▶ **What is needed**
Every line in the records below that holds the word "feTurbulence" is to be copied.

%%

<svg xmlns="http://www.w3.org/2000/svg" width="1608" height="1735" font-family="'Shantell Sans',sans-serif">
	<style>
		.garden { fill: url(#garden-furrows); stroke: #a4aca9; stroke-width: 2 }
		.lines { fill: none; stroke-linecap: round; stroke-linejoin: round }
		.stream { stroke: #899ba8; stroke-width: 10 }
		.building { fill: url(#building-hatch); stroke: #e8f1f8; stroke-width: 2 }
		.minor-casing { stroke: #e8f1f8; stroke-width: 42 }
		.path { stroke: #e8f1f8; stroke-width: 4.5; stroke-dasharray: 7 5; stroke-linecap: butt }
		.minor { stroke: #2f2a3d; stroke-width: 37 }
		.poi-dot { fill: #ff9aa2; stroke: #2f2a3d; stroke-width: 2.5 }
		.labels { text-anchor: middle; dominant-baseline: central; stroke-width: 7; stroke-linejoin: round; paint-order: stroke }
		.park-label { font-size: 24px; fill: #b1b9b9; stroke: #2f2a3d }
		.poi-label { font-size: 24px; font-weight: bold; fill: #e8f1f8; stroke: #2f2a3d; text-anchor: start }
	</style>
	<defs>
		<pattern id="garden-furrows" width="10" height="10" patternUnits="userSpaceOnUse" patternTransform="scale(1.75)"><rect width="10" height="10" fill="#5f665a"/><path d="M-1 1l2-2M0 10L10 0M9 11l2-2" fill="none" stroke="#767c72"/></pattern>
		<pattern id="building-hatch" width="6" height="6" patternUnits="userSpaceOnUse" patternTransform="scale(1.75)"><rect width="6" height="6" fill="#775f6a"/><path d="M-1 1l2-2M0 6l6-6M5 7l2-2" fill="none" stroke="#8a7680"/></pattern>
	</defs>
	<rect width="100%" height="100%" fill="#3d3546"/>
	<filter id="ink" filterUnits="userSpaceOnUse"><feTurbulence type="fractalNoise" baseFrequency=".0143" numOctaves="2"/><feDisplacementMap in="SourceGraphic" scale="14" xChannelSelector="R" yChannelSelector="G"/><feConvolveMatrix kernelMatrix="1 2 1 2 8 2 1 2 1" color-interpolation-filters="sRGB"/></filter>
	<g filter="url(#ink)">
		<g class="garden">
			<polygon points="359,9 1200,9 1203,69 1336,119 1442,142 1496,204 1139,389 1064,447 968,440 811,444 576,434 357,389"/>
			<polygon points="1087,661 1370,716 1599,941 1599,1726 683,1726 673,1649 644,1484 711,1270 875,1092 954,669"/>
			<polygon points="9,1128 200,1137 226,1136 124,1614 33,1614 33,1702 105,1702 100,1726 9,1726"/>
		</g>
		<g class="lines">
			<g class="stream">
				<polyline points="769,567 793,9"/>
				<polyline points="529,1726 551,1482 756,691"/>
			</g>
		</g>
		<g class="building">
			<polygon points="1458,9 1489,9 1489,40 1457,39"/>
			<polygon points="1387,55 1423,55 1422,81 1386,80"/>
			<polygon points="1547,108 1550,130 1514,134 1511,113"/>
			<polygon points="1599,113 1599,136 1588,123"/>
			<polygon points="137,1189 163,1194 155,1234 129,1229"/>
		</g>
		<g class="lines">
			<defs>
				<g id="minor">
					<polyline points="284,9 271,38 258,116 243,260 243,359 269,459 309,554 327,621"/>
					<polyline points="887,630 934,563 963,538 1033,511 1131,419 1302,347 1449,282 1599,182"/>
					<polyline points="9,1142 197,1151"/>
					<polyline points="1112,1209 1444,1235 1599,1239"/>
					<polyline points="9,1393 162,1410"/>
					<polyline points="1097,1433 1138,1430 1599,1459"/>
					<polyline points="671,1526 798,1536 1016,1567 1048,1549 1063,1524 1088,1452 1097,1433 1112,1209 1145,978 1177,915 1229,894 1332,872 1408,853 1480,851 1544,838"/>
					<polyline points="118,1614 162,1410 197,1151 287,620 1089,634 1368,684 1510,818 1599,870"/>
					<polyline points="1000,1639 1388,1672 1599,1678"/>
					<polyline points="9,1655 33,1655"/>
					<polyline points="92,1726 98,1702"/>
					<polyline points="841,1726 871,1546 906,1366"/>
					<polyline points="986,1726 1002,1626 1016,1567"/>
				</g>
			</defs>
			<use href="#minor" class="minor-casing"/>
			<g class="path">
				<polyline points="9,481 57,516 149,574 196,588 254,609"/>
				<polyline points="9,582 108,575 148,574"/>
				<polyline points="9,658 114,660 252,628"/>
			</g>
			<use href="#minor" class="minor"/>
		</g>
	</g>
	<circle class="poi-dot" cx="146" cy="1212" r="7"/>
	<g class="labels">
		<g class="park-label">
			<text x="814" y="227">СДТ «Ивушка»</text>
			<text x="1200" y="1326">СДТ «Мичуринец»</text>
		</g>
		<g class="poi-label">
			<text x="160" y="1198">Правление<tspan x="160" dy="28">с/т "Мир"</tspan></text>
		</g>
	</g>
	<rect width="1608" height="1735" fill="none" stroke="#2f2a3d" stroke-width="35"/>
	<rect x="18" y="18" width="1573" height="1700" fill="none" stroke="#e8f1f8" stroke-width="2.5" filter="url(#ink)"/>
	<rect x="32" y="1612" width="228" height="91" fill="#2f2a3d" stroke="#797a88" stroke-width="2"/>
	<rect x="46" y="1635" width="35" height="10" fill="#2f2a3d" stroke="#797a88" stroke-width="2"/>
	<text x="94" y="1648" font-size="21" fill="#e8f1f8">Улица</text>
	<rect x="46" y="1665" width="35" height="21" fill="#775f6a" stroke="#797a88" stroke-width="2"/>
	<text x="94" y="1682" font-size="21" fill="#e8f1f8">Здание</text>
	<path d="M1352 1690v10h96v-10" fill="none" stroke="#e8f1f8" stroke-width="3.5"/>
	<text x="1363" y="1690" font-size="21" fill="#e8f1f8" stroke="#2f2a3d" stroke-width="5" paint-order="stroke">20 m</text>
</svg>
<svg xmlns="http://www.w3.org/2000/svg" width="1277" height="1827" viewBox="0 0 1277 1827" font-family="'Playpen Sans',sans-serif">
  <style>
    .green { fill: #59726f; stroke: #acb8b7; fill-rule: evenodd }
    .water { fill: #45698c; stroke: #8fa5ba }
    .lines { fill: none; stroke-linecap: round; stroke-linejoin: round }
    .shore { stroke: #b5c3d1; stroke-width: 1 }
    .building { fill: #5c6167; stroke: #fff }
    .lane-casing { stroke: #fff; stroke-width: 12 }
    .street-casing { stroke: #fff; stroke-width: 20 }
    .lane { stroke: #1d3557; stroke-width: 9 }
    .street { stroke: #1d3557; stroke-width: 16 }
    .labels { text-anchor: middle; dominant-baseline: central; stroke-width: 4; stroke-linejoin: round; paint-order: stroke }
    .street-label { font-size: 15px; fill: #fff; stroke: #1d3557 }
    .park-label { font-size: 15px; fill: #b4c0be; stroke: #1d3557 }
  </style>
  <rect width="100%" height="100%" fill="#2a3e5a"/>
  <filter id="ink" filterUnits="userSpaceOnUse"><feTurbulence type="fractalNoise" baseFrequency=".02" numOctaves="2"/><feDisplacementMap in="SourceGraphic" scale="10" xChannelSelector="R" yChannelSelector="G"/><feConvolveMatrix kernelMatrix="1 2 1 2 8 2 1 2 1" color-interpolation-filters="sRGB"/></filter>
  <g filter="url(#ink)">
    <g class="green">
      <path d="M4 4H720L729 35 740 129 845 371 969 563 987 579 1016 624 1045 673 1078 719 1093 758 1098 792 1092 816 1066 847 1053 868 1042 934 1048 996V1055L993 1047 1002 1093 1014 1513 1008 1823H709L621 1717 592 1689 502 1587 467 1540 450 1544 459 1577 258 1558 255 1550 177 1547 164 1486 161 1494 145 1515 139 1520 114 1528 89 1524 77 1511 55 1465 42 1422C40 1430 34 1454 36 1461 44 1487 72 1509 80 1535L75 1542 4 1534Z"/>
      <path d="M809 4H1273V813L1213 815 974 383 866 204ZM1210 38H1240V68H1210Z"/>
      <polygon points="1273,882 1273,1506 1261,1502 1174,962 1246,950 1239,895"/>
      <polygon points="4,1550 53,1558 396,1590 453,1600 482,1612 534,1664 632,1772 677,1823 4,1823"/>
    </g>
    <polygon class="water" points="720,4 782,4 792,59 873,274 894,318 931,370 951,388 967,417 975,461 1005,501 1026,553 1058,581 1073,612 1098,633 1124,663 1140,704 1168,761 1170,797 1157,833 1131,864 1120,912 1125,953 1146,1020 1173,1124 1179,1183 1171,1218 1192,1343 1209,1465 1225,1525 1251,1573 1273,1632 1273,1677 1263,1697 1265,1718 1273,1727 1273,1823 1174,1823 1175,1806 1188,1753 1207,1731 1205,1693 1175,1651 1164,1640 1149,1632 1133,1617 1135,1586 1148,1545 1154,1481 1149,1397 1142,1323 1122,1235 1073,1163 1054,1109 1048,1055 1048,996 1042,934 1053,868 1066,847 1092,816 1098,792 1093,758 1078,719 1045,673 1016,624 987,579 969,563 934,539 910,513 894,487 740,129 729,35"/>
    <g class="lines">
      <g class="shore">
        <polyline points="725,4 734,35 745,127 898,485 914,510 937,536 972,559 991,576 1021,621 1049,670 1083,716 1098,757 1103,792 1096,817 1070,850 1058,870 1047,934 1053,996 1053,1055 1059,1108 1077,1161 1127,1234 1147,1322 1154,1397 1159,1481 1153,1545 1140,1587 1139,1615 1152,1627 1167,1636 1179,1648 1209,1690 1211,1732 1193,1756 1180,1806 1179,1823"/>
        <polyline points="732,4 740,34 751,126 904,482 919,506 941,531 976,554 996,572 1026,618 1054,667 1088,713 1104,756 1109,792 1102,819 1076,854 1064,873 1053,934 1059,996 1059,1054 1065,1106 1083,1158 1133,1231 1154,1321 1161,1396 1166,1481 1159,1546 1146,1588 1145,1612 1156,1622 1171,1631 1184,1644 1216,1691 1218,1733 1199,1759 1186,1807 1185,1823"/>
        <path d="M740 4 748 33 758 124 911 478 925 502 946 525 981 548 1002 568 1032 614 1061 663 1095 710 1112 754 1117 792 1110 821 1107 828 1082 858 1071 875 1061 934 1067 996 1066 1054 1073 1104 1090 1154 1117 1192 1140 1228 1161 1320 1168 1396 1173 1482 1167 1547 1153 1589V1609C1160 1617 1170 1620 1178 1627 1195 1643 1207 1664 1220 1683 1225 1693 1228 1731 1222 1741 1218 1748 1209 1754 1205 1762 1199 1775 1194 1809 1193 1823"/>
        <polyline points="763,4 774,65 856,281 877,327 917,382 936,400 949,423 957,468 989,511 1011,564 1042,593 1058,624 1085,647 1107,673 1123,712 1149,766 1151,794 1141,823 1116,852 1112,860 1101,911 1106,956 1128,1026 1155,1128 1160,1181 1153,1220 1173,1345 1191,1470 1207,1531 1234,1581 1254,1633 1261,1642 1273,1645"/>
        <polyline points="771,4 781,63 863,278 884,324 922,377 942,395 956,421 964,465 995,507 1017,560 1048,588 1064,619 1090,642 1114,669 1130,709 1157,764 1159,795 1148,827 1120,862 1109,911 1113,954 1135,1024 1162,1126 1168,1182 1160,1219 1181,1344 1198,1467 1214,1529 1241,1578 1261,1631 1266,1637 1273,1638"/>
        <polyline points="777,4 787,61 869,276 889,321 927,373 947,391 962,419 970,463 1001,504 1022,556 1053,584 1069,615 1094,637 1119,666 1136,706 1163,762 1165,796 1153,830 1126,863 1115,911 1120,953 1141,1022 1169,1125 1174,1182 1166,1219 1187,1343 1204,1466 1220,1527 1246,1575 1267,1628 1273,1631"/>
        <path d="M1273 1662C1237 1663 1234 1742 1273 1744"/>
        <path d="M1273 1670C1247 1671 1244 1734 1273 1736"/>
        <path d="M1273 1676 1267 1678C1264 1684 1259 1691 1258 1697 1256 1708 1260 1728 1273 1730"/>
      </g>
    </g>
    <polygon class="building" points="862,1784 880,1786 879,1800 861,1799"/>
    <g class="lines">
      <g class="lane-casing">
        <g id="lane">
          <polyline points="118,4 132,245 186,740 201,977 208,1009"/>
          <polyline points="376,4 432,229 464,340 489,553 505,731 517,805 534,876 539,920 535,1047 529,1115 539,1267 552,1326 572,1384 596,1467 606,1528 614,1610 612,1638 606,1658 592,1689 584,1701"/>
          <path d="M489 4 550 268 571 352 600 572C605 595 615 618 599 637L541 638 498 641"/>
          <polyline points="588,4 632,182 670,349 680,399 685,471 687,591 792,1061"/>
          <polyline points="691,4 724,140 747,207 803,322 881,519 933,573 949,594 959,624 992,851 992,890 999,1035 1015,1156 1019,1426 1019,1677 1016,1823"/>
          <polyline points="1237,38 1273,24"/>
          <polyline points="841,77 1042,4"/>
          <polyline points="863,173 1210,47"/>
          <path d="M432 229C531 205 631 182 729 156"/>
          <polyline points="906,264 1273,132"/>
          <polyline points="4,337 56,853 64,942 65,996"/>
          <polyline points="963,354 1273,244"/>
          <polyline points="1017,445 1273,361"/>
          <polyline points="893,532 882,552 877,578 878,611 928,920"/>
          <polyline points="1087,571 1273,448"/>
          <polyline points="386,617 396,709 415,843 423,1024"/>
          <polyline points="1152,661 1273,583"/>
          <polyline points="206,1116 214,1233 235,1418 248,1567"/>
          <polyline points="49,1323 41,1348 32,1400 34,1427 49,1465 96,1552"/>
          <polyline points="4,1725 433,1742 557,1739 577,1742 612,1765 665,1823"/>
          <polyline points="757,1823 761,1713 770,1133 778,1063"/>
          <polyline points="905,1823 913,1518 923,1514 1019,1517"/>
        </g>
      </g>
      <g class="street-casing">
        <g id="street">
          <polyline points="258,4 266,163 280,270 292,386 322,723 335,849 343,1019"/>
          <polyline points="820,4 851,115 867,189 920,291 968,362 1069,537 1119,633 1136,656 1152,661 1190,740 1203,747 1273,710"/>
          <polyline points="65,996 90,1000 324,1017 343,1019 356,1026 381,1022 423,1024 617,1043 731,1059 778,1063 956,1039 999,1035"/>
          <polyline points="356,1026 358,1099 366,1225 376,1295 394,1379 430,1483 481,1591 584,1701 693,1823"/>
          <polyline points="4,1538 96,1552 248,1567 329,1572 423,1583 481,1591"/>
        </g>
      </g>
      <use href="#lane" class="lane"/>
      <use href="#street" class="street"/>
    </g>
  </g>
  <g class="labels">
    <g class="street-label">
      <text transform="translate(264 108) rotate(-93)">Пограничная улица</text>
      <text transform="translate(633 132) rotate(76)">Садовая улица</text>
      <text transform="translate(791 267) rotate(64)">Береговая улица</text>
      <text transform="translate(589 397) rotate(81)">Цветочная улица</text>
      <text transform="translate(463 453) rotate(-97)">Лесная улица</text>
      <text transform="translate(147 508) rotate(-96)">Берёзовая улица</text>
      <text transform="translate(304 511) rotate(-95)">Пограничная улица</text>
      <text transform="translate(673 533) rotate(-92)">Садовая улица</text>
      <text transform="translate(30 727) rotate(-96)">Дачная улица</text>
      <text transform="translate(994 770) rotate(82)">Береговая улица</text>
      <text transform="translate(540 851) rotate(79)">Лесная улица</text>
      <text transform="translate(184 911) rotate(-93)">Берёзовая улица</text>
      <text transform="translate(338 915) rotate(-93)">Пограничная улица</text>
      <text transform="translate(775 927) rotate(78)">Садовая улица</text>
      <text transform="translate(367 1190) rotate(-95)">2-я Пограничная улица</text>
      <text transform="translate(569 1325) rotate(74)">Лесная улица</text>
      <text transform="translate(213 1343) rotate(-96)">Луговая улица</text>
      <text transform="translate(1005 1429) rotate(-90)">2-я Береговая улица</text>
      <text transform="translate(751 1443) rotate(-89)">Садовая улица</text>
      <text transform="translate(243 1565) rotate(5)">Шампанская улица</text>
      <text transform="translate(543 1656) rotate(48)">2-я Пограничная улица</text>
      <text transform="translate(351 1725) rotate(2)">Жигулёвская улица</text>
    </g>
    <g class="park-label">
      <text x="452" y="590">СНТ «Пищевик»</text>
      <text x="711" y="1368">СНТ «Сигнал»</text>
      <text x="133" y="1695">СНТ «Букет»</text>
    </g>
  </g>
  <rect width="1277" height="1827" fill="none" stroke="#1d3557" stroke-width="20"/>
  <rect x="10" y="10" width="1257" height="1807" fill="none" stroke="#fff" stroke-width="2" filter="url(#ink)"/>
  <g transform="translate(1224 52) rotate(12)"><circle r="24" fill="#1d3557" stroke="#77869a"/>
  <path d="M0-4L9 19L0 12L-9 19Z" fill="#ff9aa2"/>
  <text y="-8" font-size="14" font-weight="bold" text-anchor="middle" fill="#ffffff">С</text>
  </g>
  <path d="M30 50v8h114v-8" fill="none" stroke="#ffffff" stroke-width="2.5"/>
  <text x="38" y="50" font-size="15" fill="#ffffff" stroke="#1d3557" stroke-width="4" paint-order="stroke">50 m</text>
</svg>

%%

▶ **Written response**
	<filter id="ink" filterUnits="userSpaceOnUse"><feTurbulence type="fractalNoise" baseFrequency=".0143" numOctaves="2"/><feDisplacementMap in="SourceGraphic" scale="14" xChannelSelector="R" yChannelSelector="G"/><feConvolveMatrix kernelMatrix="1 2 1 2 8 2 1 2 1" color-interpolation-filters="sRGB"/></filter>
  <filter id="ink" filterUnits="userSpaceOnUse"><feTurbulence type="fractalNoise" baseFrequency=".02" numOctaves="2"/><feDisplacementMap in="SourceGraphic" scale="10" xChannelSelector="R" yChannelSelector="G"/><feConvolveMatrix kernelMatrix="1 2 1 2 8 2 1 2 1" color-interpolation-filters="sRGB"/></filter>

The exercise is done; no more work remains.